While the COVID-19 pandemic has paused aspects of the outreach program, such as the international graduate courses, the two professors expect to move forward with their plans once it is viable and safe again.

When international travel safely resumes, one big question the professors will attempt to answer is what role does genomic evolution play in the dynamics of invasions and co-invasions. Searching for answers to that question will be the focus of a course at the Forestry and Agricultural Biotechnology Institute at the University of Pretoria in South Africa.

“Rapid evolution, during the timespan of only decades, is increasingly recognized as common and influential, and we want to understand how it may be changing the functional traits of invasive species,” Hoeksema said.

“For example, do invasive pine trees and their symbiotic mushrooms rapidly adapt to the novel soils, enemy species and potential partner species they encounter in foreign environments? How important is this evolution for the consequences of these invasions?

“The students in our South Africa course will be trained in cutting-edge genomic analysis methods that will allow them to answer such questions.”

A course at the Hawkesbury Institute for the Environment at Western Sydney University in Australia will focus on answering how invasions and co-invasions feedback with global environmental change and extreme climatic events, Hoeksema said.

“For example, do biological invasions exacerbate the effects of prolonged droughts and fire on landscapes, and do those extreme climatic events promote further biological invasions?” he said. “The students in our Australian course will learn a diversity of tools for tackling these complex questions, including experimental approaches and mathematical modeling.”

Stephen Brewer

Brewer first became interested in invasive species two decades ago while studying plant competition and biodiversity in highly diverse longleaf pine savanna ecosystems in the Southeastern U.S. When a non-native plant from Asia called cogongrass began invading some of his field sites, his interests shifted.

Various studies around 2000 had concluded that diverse native communities could resist invasions, as long as logging, fire and soil disturbances were kept to a minimum. But cogongrass proved to be an exception.
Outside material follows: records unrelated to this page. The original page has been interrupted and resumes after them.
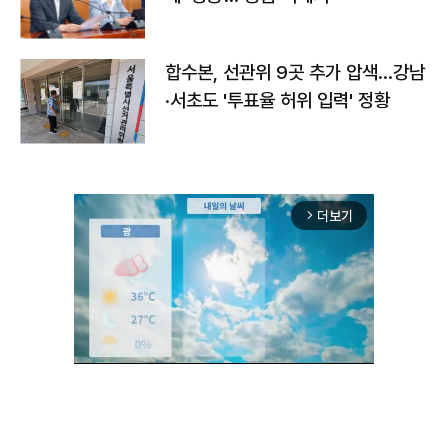
합수본, 선관위 9곳 추가 압색…강남
·서초도 '투표율 허위 입력' 정황
더보기
arrow_forward_ios
Unmute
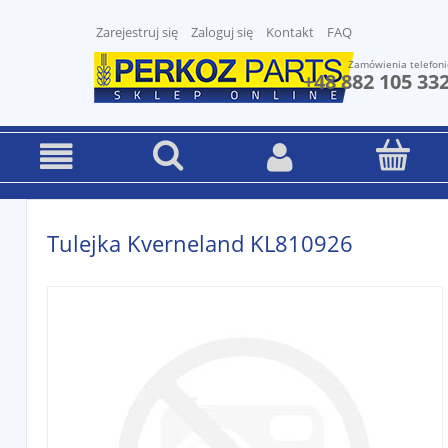
Zarejestruj się
Zaloguj się
Kontakt
FAQ
Zamówienia telefoni
+48 882 105 33
Tulejka Kverneland KL810926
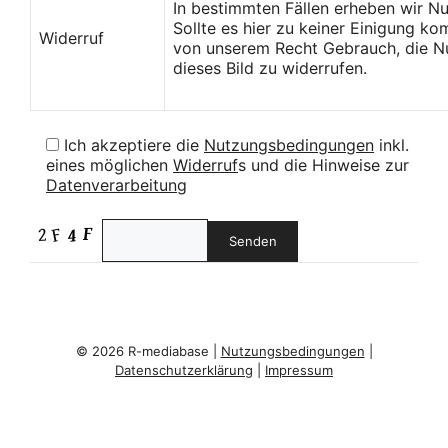
In bestimmten Fällen erheben wir N
Sollte es hier zu keiner Einigung k
Widerruf
von unserem Recht Gebrauch, die Nu
dieses Bild zu widerrufen.
Ich akzeptiere die
Nutzungsbedingungen
inkl.
eines möglichen
Widerruf
s und die Hinweise zur
Datenverarbeitung
© 2026 R-mediabase |
Nutzungsbedingungen
|
Datenschutzerklärung
|
Impressum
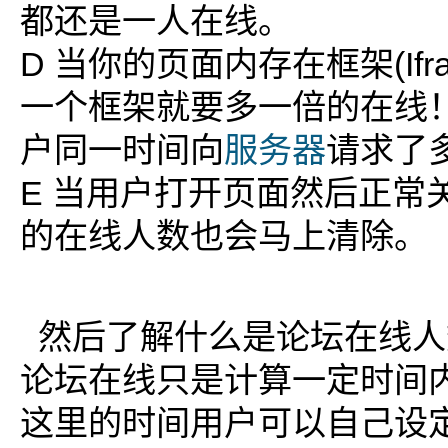
都还是一人在线。
D 当你的页面内存在框架(Ifr
一个框架就要多一倍的在线
户同一时间向
服务器
请求了
E 当用户打开页面然后正常
的在线人数也会马上清除。
然后了解什么是论坛在线人
论坛在线只是计算一定时间
这里的时间用户可以自己设定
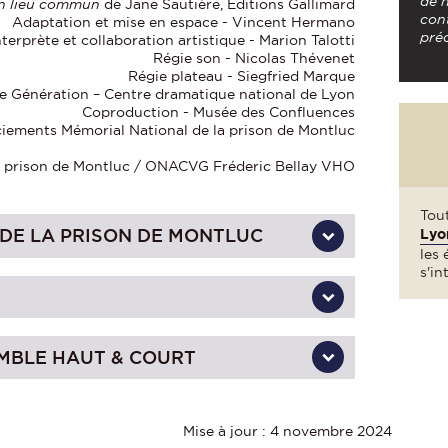
de h
n lieu commun
de Jane Sautière, Editions Gallimard
con
Adaptation et mise en espace - Vincent Hermano
préc
nterprète et collaboration artistique - Marion Talotti
Régie son - Nicolas Thévenet
Régie plateau - Siegfried Marque
e Génération – Centre dramatique national de Lyon
Coproduction - Musée des Confluences
iements Mémorial National de la prison de Montluc
la prison de Montluc / ONACVG Fréderic Bellay VHO
Tou
Lyo
DE LA PRISON DE MONTLUC
les 
s'in
EMBLE HAUT & COURT
Mise à jour : 4 novembre 2024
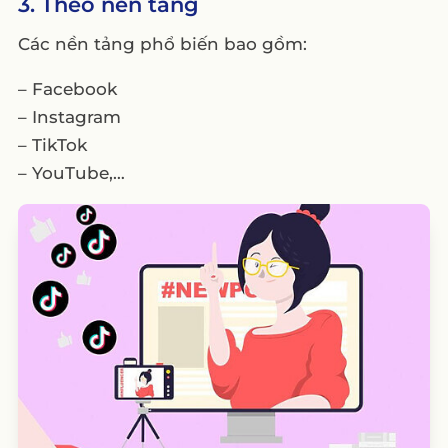
3. Theo nền tảng
Các nền tảng phổ biến bao gồm:
– Facebook
– Instagram
– TikTok
– YouTube,…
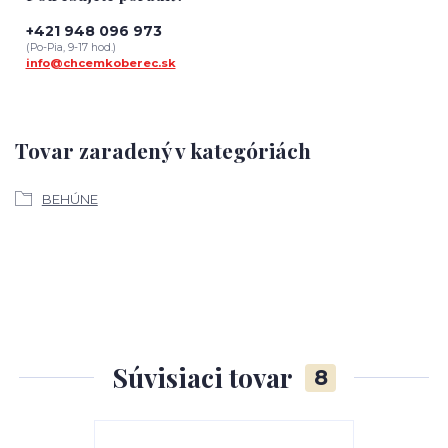
+421 948 096 973
(Po-Pia, 9-17 hod.)
info@chcemkoberec.sk
Tovar zaradený v kategóriách
BEHÚNE
Súvisiaci tovar
8
TOP produkt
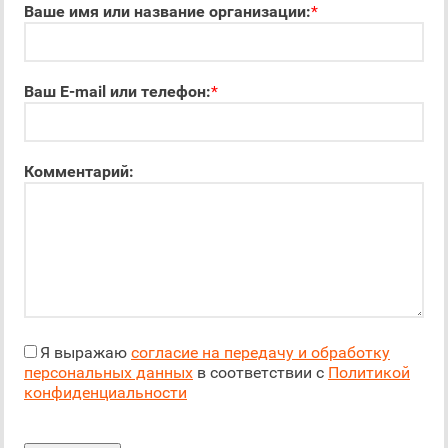
Ваше имя или название организации:
*
Ваш E-mail или телефон:
*
Комментарий:
Я выражаю
согласие на передачу и обработку
персональных данных
в соответствии с
Политикой
конфиденциальности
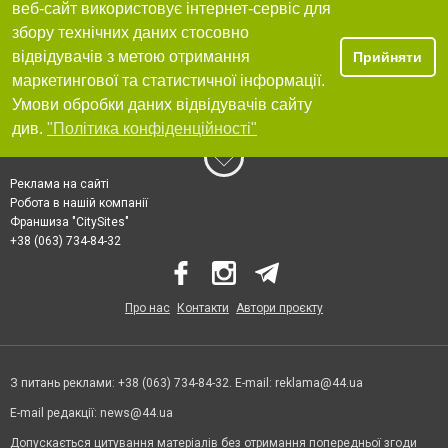
веб-сайт використовує інтернет-сервіс для
збору технічних даних стосовно
відвідувачів з метою отримання
Прийняти
маркетингової та статистичної інформації.
Умови обробки даних відвідувачів сайту
див.
"Політика конфіденційності"
Реклама на сайті
Робота в нашій компанії
Франшиза "CitySites"
+38 (063) 734-84-32
Про нас
Контакти
Автори проєкту
З питань реклами: +38 (063) 734-84-32. E-mail:
reklama@44.ua
E-mail редакції:
news@44.ua
Допускається цитування матеріалів без отримання попередньої згоди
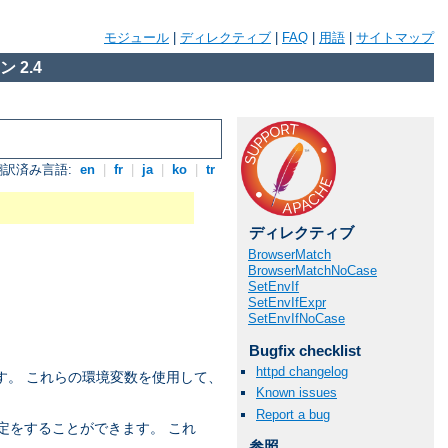
モジュール
|
ディレクティブ
|
FAQ
|
用語
|
サイトマップ
 2.4
翻訳済み言語:
en
|
fr
|
ja
|
ko
|
tr
ディレクティブ
BrowserMatch
BrowserMatchNoCase
SetEnvIf
SetEnvIfExpr
SetEnvIfNoCase
Bugfix checklist
httpd changelog
す。 これらの環境変数を使用して、
Known issues
Report a bug
定をすることができます。 これ
参照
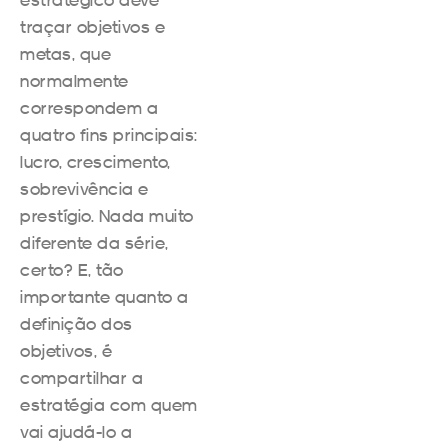
traçar objetivos e
metas, que
normalmente
correspondem a
quatro fins principais:
lucro, crescimento,
sobrevivência e
prestígio. Nada muito
diferente da série,
certo? E, tão
importante quanto a
definição dos
objetivos, é
compartilhar a
estratégia com quem
vai ajudá-lo a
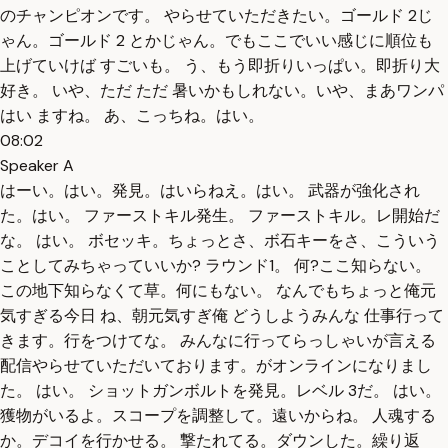
のチャンピオンです。 やらせていただきたい。ゴールド 2じ
ゃん。ゴールド 2 とかじゃん。でもここでいい感じに順位も
上げていけば すごいも。 う、もう即折りいっぱい。即折り大
好き。 いや、ただ ただ 暑いかもしれない。いや、まあワンパ
はい ますね。 あ、こっちね。はい。
08:02
Speaker A
はーい。はい。発見。はいらねえ。はい。 武器が強化され
た。はい。 ファーストキル発生。 ファーストキル。レ開始だ
な。 はい。 ボセッキ。ちょっとさ、ボ石キーをさ、こういう
ことしてみちゃっていいか? ラウンド1。 何?ここ知らない。
この地下知らなくて草。何にもない。 なんでもちょっと俺元
気すぎる今日 ね、朝元気すぎ俺 どうしようみんな 仕事行って
きます。行をつけてな。 みんなに行ってらっしゃいが言える
配信やらせていただいております。がオンラインになりまし
た。 はい。 ショットガンボルトを発見。レベル 3だ。 はい。
獲物がいるよ。スコープを調整して。遠いからね。 人魂する
か。デコイを行かせる。 撃たれてる。ダウンした。繰り返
“Although this species thrives on disturbance, I found that it could also invade highly diverse, undisturbed pine savannas and displace three-fourths of the native plant species,” said Brewer, who joined the Ole Miss faculty in 1996. “From that point on, I became interested in understanding what gives the worst invasive species their competitive advantage over native species.”

Hoeksema’s research interest in co-invasions was sparked as an undergraduate, when he learned about plant ecology. He was particularly interested in plant interactions with symbiotic root fungi called mycorrhizal fungi because these fungi are found nearly everywhere and have potential to transform the understanding of how plants interact with the world.
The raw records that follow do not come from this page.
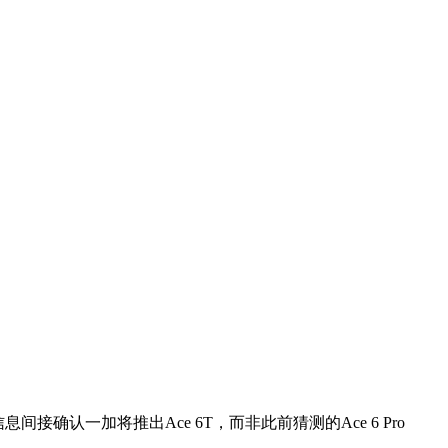
息间接确认一加将推出Ace 6T，而非此前猜测的Ace 6 Pro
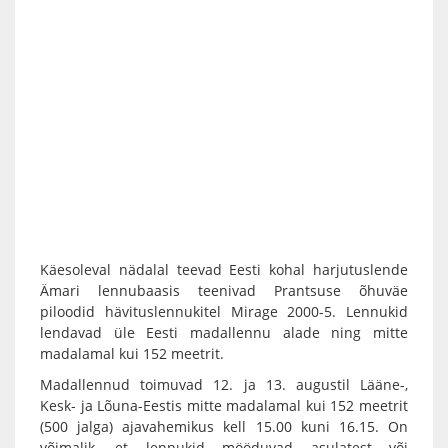
Käesoleval nädalal teevad Eesti kohal harjutuslende
Ämari lennubaasis teenivad Prantsuse õhuväe
piloodid hävituslennukitel Mirage 2000-5. Lennukid
lendavad üle Eesti madallennu alade ning mitte
madalamal kui 152 meetrit.
Madallennud toimuvad 12. ja 13. augustil Lääne-,
Kesk- ja Lõuna-Eestis mitte madalamal kui 152 meetrit
(500 jalga) ajavahemikus kell 15.00 kuni 16.15. On
võimalik, et lennukid mööduvad asulatest või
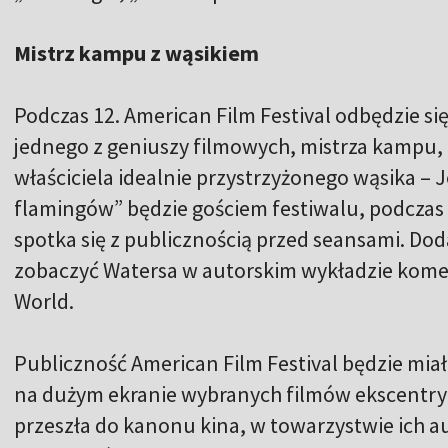
Mistrz kampu z wąsikiem
Podczas 12. American Film Festival odbędzie si
jednego z geniuszy filmowych, mistrza kampu, 
właściciela idealnie przystrzyżonego wąsika –
flamingów” będzie gościem festiwalu, podczas 
spotka się z publicznością przed seansami. D
zobaczyć Watersa w autorskim wykładzie kome
World.
Publiczność American Film Festival będzie mi
na dużym ekranie wybranych filmów ekscentryc
przeszła do kanonu kina, w towarzystwie ich au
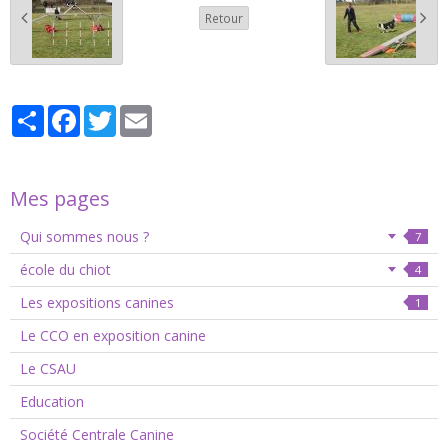
Retour
Partager
Facebook
Twitter
Email
Mes pages
Qui sommes nous ?
7
école du chiot
4
Les expositions canines
1
Le CCO en exposition canine
Le CSAU
Education
Société Centrale Canine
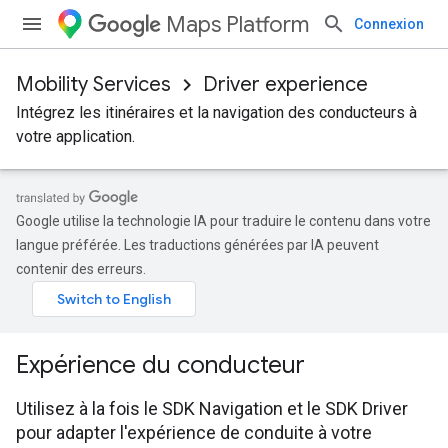
Maps Platform
Connexion
Mobility Services
Driver experience
Intégrez les itinéraires et la navigation des conducteurs à
votre application.
Google utilise la technologie IA pour traduire le contenu dans votre
langue préférée. Les traductions générées par IA peuvent
contenir des erreurs.
Expérience du conducteur
Utilisez à la fois le SDK Navigation et le SDK Driver
pour adapter l'expérience de conduite à votre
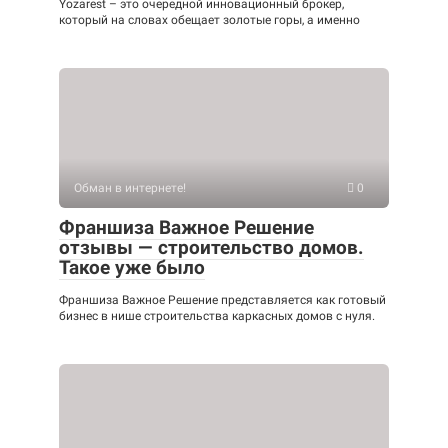
Yozarest – это очередной инновационный брокер,
который на словах обещает золотые горы, а именно
Обман в интернете!
0
Франшиза Важное Решение
отзывы — строительство домов.
Такое уже было
Франшиза Важное Решение представляется как готовый
бизнес в нише строительства каркасных домов с нуля.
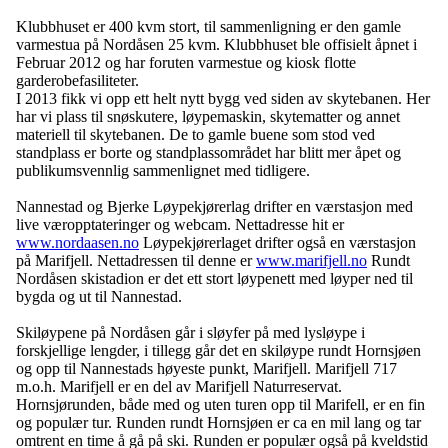
Klubbhuset er 400 kvm stort, til sammenligning er den gamle
varmestua på Nordåsen 25 kvm. Klubbhuset ble offisielt åpnet i
Februar 2012 og har foruten varmestue og kiosk flotte
garderobefasiliteter.
I 2013 fikk vi opp ett helt nytt bygg ved siden av skytebanen. Her
har vi plass til snøskutere, løypemaskin, skytematter og annet
materiell til skytebanen. De to gamle buene som stod ved
standplass er borte og standplassområdet har blitt mer åpet og
publikumsvennlig sammenlignet med tidligere.
Nannestad og Bjerke Løypekjørerlag drifter en værstasjon med
live væropptateringer og webcam. Nettadresse hit er
www.nordaasen.no
Løypekjørerlaget drifter også en værstasjon
på Marifjell. Nettadressen til denne er
www.marifjell.no
Rundt
Nordåsen skistadion er det ett stort løypenett med løyper ned til
bygda og ut til Nannestad.
Skiløypene på Nordåsen går i sløyfer på med lysløype i
forskjellige lengder, i tillegg går det en skiløype rundt Hornsjøen
og opp til Nannestads høyeste punkt, Marifjell. Marifjell 717
m.o.h. Marifjell er en del av Marifjell Naturreservat.
Hornsjørunden, både med og uten turen opp til Marifell, er en fin
og populær tur. Runden rundt Hornsjøen er ca en mil lang og tar
omtrent en time å gå på ski. Runden er populær også på kveldstid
He first focused on native populations of these species in North America before also studying the pines and their mushrooms in the Southern Hemisphere, where they have been widely transported and sometimes are very invasive.
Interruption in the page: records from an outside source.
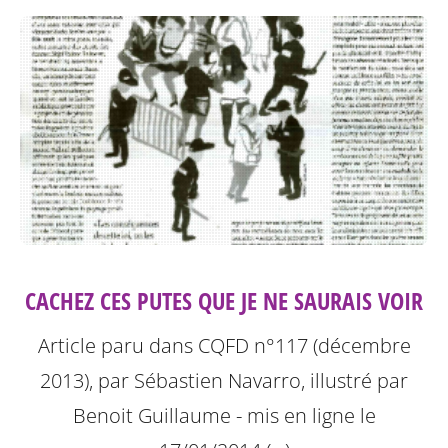
CACHEZ CES PUTES QUE JE NE SAURAIS VOIR
Article paru dans CQFD n°117 (décembre
2013), par Sébastien Navarro, illustré par
Benoit Guillaume - mis en ligne le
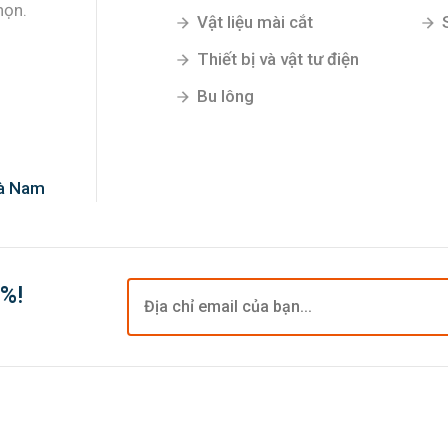
họn.
Vật liệu mài cắt
Thiết bị và vật tư điện
Bu lông
Hà Nam
0%!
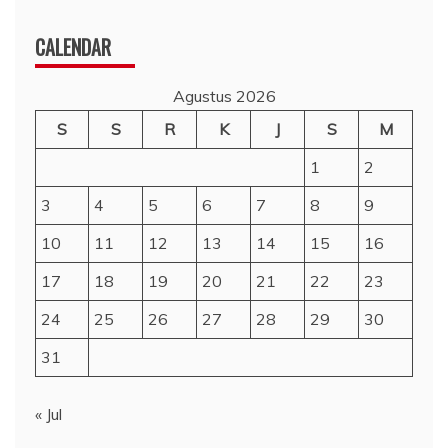
CALENDAR
Agustus 2026
S
S
R
K
J
S
M
1
2
3
4
5
6
7
8
9
10
11
12
13
14
15
16
17
18
19
20
21
22
23
24
25
26
27
28
29
30
31
« Jul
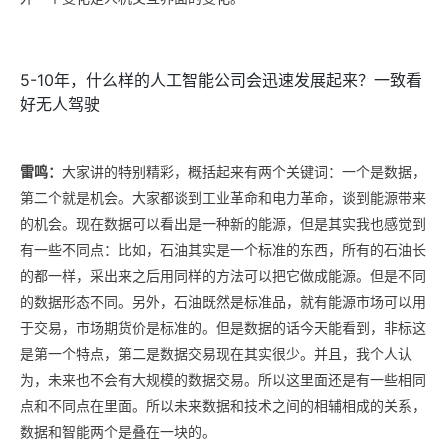
5-10年，什么样的人工智能公司会迅速发展起来？一致看
好无人驾驶
雷鸣：
大家讲的特别精彩，概括起来有两个关键词：一个是数据，
第二个就是机会。大家都谈到工业革命和电力革命，谈到能源带来
的机会。现在数据可以看出是一种新的能源，但是其实我也感觉到
有一些不同点：比如，石油其实是一个标准的东西，所有的石油长
的都一样，采出来之后用同样的方法可以把它做成能源。但是不同
的数据形态不同。另外，石油既然是标准品，就有能源市场可以用
于交易，市场期货价是标准的。但是数据的话今天能看到，非标这
是第一个特点，第二是数据交易现在其实很少。并且，我个人认
为，未来也不会有大规模的数据交易。所以这里面还是有一些相同
点和不同点在里面。所以未来数据和技术之间的相辅相成的关系，
数据和智能两个是叠在一块的。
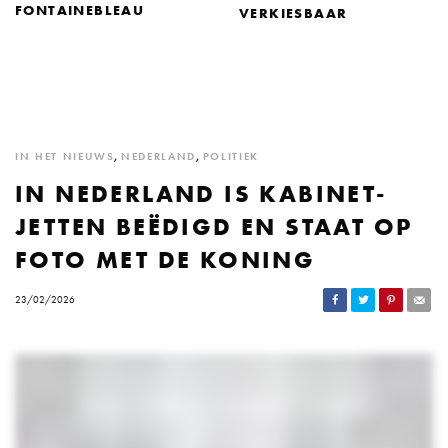
FONTAINEBLEAU
VERKIESBAAR
IN HET NIEUWS
,
NEDERLAND
,
POLITIEK
IN NEDERLAND IS KABINET-
JETTEN BEËDIGD EN STAAT OP
FOTO MET DE KONING
23/02/2026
“Interestingly, these introductions happen a bit differently wherever they occur, involving different subsets of plant and fungal species placed into different kinds of unique environments,” Hoeksema said. “It struck me that these diverse transplantations are a type of ‘natural experiment’ where we can investigate the ecological consequences and evolutionary dynamics of different fungal species and plant-fungal combinations.”

Beyond working with research partners in South Africa and Australia, the two professors also have ongoing collaborations with scientists in Brazil, Argentina and Europe.

Hoeksema is the principal investigator with Brewer as the co-principal investigator on the NSF award, which is No. 1953299 and titled “Dynamics, Consequences, and Management of Plant-Fungal Co-invasions.” Funded for $274,867, the award has an estimated end date of May 31, 2022.